I refuse to continue this list of examples. But if the end of my life can be quiet, then I can slip into death. I have no fear of this, for several reasons.

First, I won’t know I’m dead. I won’t be caught in blankets of darkness and silence, but with a conscious mind telling me, oh no, I’m dead, and I have to be aware of being dead forever. Literally nobody believes this. I won’t wake up dead some morning. It’s like the song set to the tune of Irish washerwoman:

McTavish is dead and his brother don’t know it

McTavish is dead and his brother don’t know it

They’re both of them dead, they’re in the same bed

And neither one knows that the other is dead.

If this seems bloody obvious, I merely point out that it is also comforting.

Second, the story has to come to an end sometime. I finished an academic career, and I figured out a lot of things about life during my journey from fundamentalism to agnosticism, and about the world of science. What an exciting journey it has been, from the top of Mt. Whitney to the bottom of Badwater, from the tropical forest to the desert, seeing the large and small wonders of the natural world that most people walk right past without noticing. I have written books in which I have shared my excitement about the world with my readers. But I retired and am preparing for the final phase of my life, primarily as a grandfather. There is no plot if there is no conclusion. I want to draw my life into a conclusion that makes sense and makes sensible all of the things I have thought and experienced, in such a way that I can help other people make sense of their lives.

We all know this. We all know that, as we grow older, certain investments are ridiculous. I take hikes and eat moderately in order to maintain health in my remaining days, for my own comfort but also so that I do not make myself a decrepit nuisance on others who will take care of me. A few years ago a dentist tried to interest me in straightening my lower teeth. Nobody can see them. This might be a sensible investment for someone who is just entering a profession, to put a good face on things, but for a fifty-year-old man, as I was at the time, it is like decorating something that you will soon discard. There is a relief in knowing that old things, such as old bodies, do not need to be maintained in pristine condition

The story has to draw to a conclusion. Can you imagine the tedium of playing harps and singing hymns forever? To explore this idea further, you should read Mark Twain’s Captain Stormfield’s Visit to Heaven.

Third, suppose there is an afterlife? There are lots of fundamentalists who think that if you disagree with them on even the tiniest theological point, even from ignorance, you will suffer infintely forever. Yet they also claim that God is love. This is utterly ridiculous. I have chosen to live a life of love. Every day and every year I look back and evaluate myself: Have I made the best use of my opportunities? Have I made life better for other people (maybe not everyone, but most people)? These are not vague thoughts. I keep a very detailed diary, which is separate from my journal. Nobody will ever read them; there are too many millions of words in them. Their main function is to focus my mind on the way I am living, to be consciously happy about the blessings I receive each day, but also to plan ahead. I plan ahead to accomplish things that will make the world better; and if I fail in some of those things, I try to let go of them. As John says in the New Testament, “He who loves is born of God and knows God; he who does not love does not know God.” It’s pretty simple. If there is an afterlife, I am ready for it, by any reasonable standard

I do not want to die before I have finished my work. I may not have a choice in this, but I try to keep my body and mind healthy so that I can finish more books, for example. I do not want an untimely death.

 

In many cases, dying is a tragedy. But timely death is not.

[Text extracted from each page]

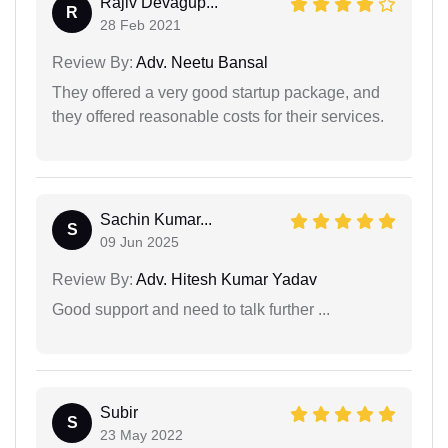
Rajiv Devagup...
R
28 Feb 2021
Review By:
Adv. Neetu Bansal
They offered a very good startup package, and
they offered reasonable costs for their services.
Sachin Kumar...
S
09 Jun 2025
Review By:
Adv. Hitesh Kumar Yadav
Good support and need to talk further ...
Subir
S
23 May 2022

- Activity 1:
From the passage on facing death, return the text word for word, beginning at the words "The story has to draw" and stopping after "Visit to Heaven.".
- Activity 2:
In the passage on facing death, what did a dentist try to interest the writer in?

- Written response 1:
The story has to draw to a conclusion. Can you imagine the tedium of playing harps and singing hymns forever? To explore this idea further, you should read Mark Twain’s Captain Stormfield’s Visit to Heaven.

- Written response 2:
Straightening the writer's lower teeth.